Trade groups, airlines lobby jointly for stimulus funds

from Bloomberg:

U.S. airlines and small-jet owners have joined forces to lobby for $4 billion in economic-stimulus aid, setting aside a two-year dispute over air-traffic control costs.

Nine Washington-area trade groups representing carriers, plane users such as PepsiCo Inc., and manufacturers including Boeing Co. are seeking aid to advance the government’s so-called Next Generation overhaul of air-traffic control technology. They say they want to ensure lawmakers don’t overlook aviation in the $775 billion stimulus plan proposed by President-elect Barack Obama.

“There’s recognition amongst all of us that the only way we’re going to move NextGen is if we’re united,” said Sharon Pinkerton, vice president for government affairs at the Air Transport Association, in an interview.

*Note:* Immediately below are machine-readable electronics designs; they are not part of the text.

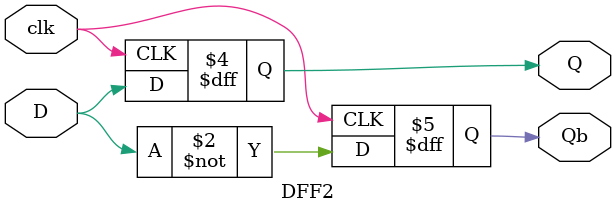
<source format=v>
module DFF2 (
    input D,clk,
    output Q, Qb
);
    initial begin
        Q = 1'b0;
        Qb = 1'b1;
    end
    reg Q, Qb;
    always @(posedge clk) begin
        Q=D;
        Qb=~Q;
    end   
endmodule
</source>
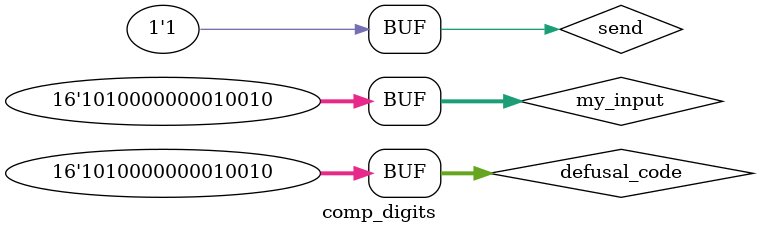
<source format=v>
`timescale 1ns / 1ps


module comp_digits;

	// Inputs
	reg [15:0] my_input;
	reg [15:0] defusal_code;
	reg send;

	// Outputs
	wire correct;
	wire [3:0] numCorrect;

	// Instantiate the Unit Under Test (UUT)
	digits uut (
		.my_input(my_input), 
		.defusal_code(defusal_code), 
		.send(send), 
		.correct(correct), 
		.numCorrect(numCorrect)
	);

	initial begin
		// Initialize Inputs
		my_input = 16'b1010000000010010;
		defusal_code = 16'b1010000000010010;
		send = 0;

		// Wait 100 ns for global reset to finish
		#5;
		send = 1;
		#100;
        
		// Add stimulus here

	end
      
endmodule


</source>
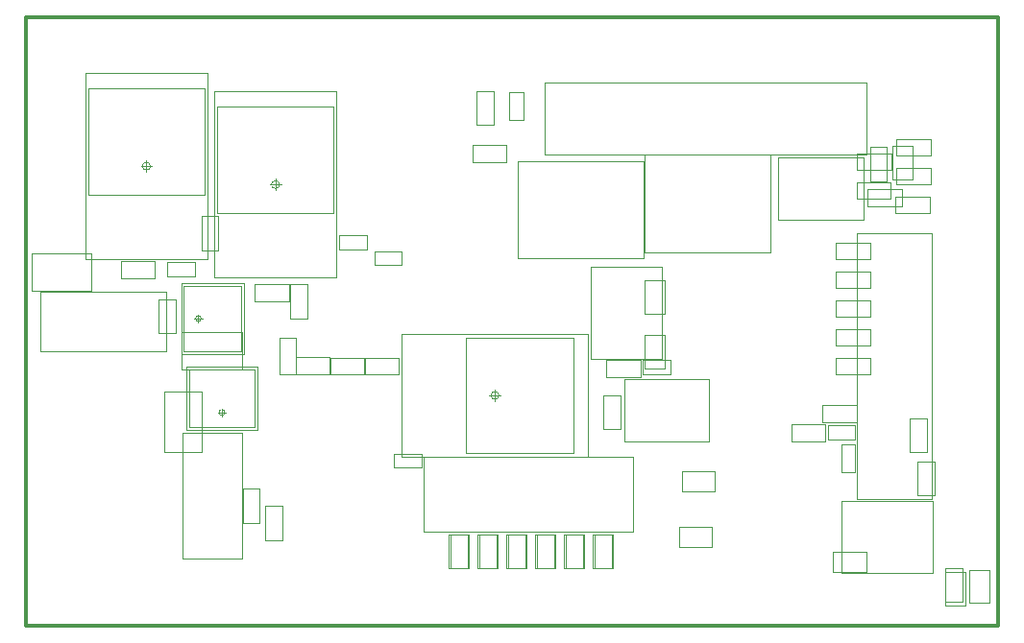
<source format=gbr>
G04 EasyPC Gerber Version 21.0.3 Build 4286 *
G04 #@! TF.Part,Single*
G04 #@! TF.FileFunction,Other,Alley Hoop pcb - Documentation *
G04 #@! TF.FilePolarity,Positive *
%FSLAX35Y35*%
%MOIN*%
%ADD150C,0.00004*%
%ADD149C,0.00039*%
%ADD148C,0.00197*%
%ADD10C,0.00394*%
%ADD91C,0.01200*%
X0Y0D02*
D02*
D10*
X23242Y116944D02*
X2376D01*
Y129936*
X23242*
Y116944*
X48596Y81904D02*
Y61038D01*
X61588*
Y81904*
X48596*
X54580Y89778D02*
X75446D01*
Y102770*
X54580*
Y89778*
D02*
D91*
X600Y600D02*
X338013D01*
Y212100*
X600*
Y600*
D02*
D148*
X33444Y127265D02*
X45256D01*
Y121359*
X33444*
Y127265*
X42350Y158322D02*
Y162259D01*
Y161668D02*
G75*
G02Y158912J-1378D01*
G01*
Y161668D02*
G75*
G02Y158912J-1378D01*
G01*
G75*
G02Y161668J1378*
G01*
X44319Y160290D02*
X40381D01*
X46470Y113991D02*
Y102180D01*
X52376*
Y113991*
X46470*
X49108Y96176D02*
X5643D01*
Y116609*
X49108*
Y96176*
X49547Y127003D02*
X59153D01*
Y122121*
X49547*
Y127003*
X54366Y94910D02*
Y119713D01*
X76334*
Y94910*
X54366*
X54994Y24070D02*
Y67534D01*
X75427*
Y24070*
X54994*
X60350Y108690D02*
Y105934D01*
X61334Y107312D02*
G75*
G02X59366I-984D01*
G01*
X61334D02*
G75*
G02X59366I-984D01*
G01*
G75*
G02X61334I984*
G01*
X61397Y131156D02*
Y142967D01*
X67303*
Y131156*
X61397*
X61728Y107312D02*
X58972D01*
X63610Y128007D02*
Y192574D01*
X21090*
Y128007*
X63610*
X67179Y74778D02*
X69935D01*
X68557Y75763D02*
G75*
G02Y73794J-984D01*
G01*
Y75763D02*
G75*
G02Y73794J-984D01*
G01*
G75*
G02Y75763J984*
G01*
Y76156D02*
Y73400D01*
X75761Y36511D02*
Y48322D01*
X81667*
Y36511*
X75761*
X79895Y119306D02*
X91706D01*
Y113400*
X79895*
Y119306*
X80958Y68794D02*
X56155D01*
Y90763*
X80958*
Y68794*
X87100Y151944D02*
Y155881D01*
Y155290D02*
G75*
G02Y152534J-1378D01*
G01*
Y155290D02*
G75*
G02Y152534J-1378D01*
G01*
G75*
G02Y155290J1378*
G01*
X89069Y153912D02*
X85131D01*
X89462Y42180D02*
Y30369D01*
X83557*
Y42180*
X89462*
X92297Y107406D02*
Y119217D01*
X98202*
Y107406*
X92297*
X94106Y100611D02*
Y88013D01*
X88594*
Y100611*
X94106*
X94194Y94015D02*
X106006D01*
Y88109*
X94194*
Y94015*
X106194Y93765D02*
X118006D01*
Y87859*
X106194*
Y93765*
X108360Y121629D02*
Y186196D01*
X65840*
Y121629*
X108360*
X118194Y93765D02*
X130006D01*
Y87859*
X118194*
Y93765*
X118903Y131371D02*
X109297D01*
Y136253*
X118903*
Y131371*
X121391Y130841D02*
X130998D01*
Y125959*
X121391*
Y130841*
X128297Y60503D02*
X137903D01*
Y55621*
X128297*
Y60503*
X130998Y59424D02*
X195565D01*
Y101944*
X130998*
Y59424*
X147346Y32310D02*
Y20814D01*
X154354*
Y32310*
X147346*
X147897Y20656D02*
Y32467D01*
X153803*
Y20656*
X147897*
X155486Y167731D02*
X167297D01*
Y161826*
X155486*
Y167731*
X161313Y80684D02*
X165250D01*
X162803Y186467D02*
Y174656D01*
X156897*
Y186467*
X162803*
X163281Y78715D02*
Y82652D01*
X163803Y32467D02*
Y20656D01*
X157897*
Y32467*
X163803*
X164354Y20814D02*
Y32310D01*
X157346*
Y20814*
X164354*
X164659Y80684D02*
G75*
G02X161903I-1378D01*
G01*
X164659D02*
G75*
G02X161903I-1378D01*
G01*
G75*
G02X164659I1378*
G01*
X167897Y20656D02*
Y32467D01*
X173803*
Y20656*
X167897*
X171234Y128243D02*
Y162101D01*
X214856*
Y128243*
X171234*
X173041Y185865D02*
Y176259D01*
X168159*
Y185865*
X173041*
X174354Y20814D02*
Y32310D01*
X167346*
Y20814*
X174354*
X177897Y20656D02*
Y32467D01*
X183803*
Y20656*
X177897*
X184354Y20814D02*
Y32310D01*
X177346*
Y20814*
X184354*
X187897Y20656D02*
Y32467D01*
X193803*
Y20656*
X187897*
X194354Y20814D02*
Y32310D01*
X187346*
Y20814*
X194354*
X197897Y20656D02*
Y32467D01*
X203803*
Y20656*
X197897*
X200958Y68873D02*
Y80684D01*
X206864*
Y68873*
X200958*
X204354Y20814D02*
Y32310D01*
X197346*
Y20814*
X204354*
X211319Y59276D02*
Y33489D01*
X138366*
Y59276*
X211319*
X213756Y87109D02*
X201944D01*
Y93015*
X213756*
Y87109*
X214547Y93003D02*
X224153D01*
Y88121*
X214547*
Y93003*
X215289Y130383D02*
Y164241D01*
X258911*
Y130383*
X215289*
X221330Y93328D02*
X196527D01*
Y125296*
X221330*
Y93328*
X222104Y90064D02*
Y101560D01*
X215096*
Y90064*
X222104*
Y109064D02*
Y120560D01*
X215096*
Y109064*
X222104*
X237572Y64660D02*
X208045D01*
Y86314*
X237572*
Y64660*
X238598Y35066D02*
X227102D01*
Y28058*
X238598*
Y35066*
X239598Y54316D02*
X228102D01*
Y47308*
X239598*
Y54316*
X276903Y77259D02*
X288714D01*
Y71353*
X276903*
Y77259*
X277848Y64739D02*
X266037D01*
Y70644*
X277848*
Y64739*
X278714Y70369D02*
X288320D01*
Y65487*
X278714*
Y70369*
X280602Y19308D02*
X292098D01*
Y26316*
X280602*
Y19308*
X283366Y19081D02*
Y43885D01*
X315334*
Y19081*
X283366*
X283439Y54148D02*
Y63755D01*
X288320*
Y54148*
X283439*
X288858Y148897D02*
X300669D01*
Y154803*
X288858*
Y148897*
X288944Y158897D02*
X300756D01*
Y164803*
X288944*
Y158897*
X291114Y141735D02*
X261586D01*
Y163389*
X291114*
Y141735*
X292334Y189213D02*
X180366D01*
Y164410*
X292334*
Y189213*
X293506Y93765D02*
X281694D01*
Y87859*
X293506*
Y93765*
Y103765D02*
X281694D01*
Y97859*
X293506*
Y103765*
Y113765D02*
X281694D01*
Y107859*
X293506*
Y113765*
Y123765D02*
X281694D01*
Y117859*
X293506*
Y123765*
Y133765D02*
X281694D01*
Y127859*
X293506*
Y133765*
X299303Y166967D02*
Y155156D01*
X293397*
Y166967*
X299303*
X302358Y143897D02*
X314169D01*
Y149803*
X302358*
Y143897*
X302608Y153897D02*
X314419D01*
Y159803*
X302608*
Y153897*
Y163897D02*
X314419D01*
Y169803*
X302608*
Y163897*
X304506Y146359D02*
X292694D01*
Y152265*
X304506*
Y146359*
X308104Y167310D02*
Y155814D01*
X301096*
Y167310*
X308104*
X313053Y60906D02*
Y72717D01*
X307147*
Y60906*
X313053*
X314941Y44828D02*
Y136934D01*
X288759*
Y44828*
X314941*
X315803Y45906D02*
Y57717D01*
X309897*
Y45906*
X315803*
X319647Y8906D02*
Y20717D01*
X325553*
Y8906*
X319647*
X326604Y7814D02*
Y19310D01*
X319596*
Y7814*
X326604*
X334854Y20060D02*
Y8564D01*
X327846*
Y20060*
X334854*
D02*
D149*
X55350Y95894D02*
Y118729D01*
X75350*
Y95894*
X55350*
X79974Y69778D02*
X57139D01*
Y89778*
X79974*
Y69778*
D02*
D150*
X62429Y150251D02*
Y187456D01*
X22271*
Y150251*
X62429*
X107179Y143873D02*
Y181078D01*
X67021*
Y143873*
X107179*
X153242Y60605D02*
X190446D01*
Y100763*
X153242*
Y60605*
X0Y0D02*
M02*

</source>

Those groups include the Air Transport Association, Regional Airline Association, Aircraft Owners and Pilots Association, Aerospace Industries Association, National Business Aviation Association, Cargo Airline Association, Nationa Air Carriers Association, National Air Transportation Association, and the General Aviation Manufacturers Association.

In speaking about a possible stimulus package last week, American Airlines CEO Gerard Arpey told reporters he felt his industry should benefit. From the Fort Worth Star-Telegram:

“I would like to think that the airline industry would merit a great deal of attention,” [Arpey] said. Airlines, rocked by skyrocketing fuel costs through the summer, were subsequently faced with an economic slowdown that has curtailed demand.
“We seem to have experienced an almost seamless transition in which our fuel cost crisis has been replaced by a potential air travel demand crisis,” Arpey told reporters.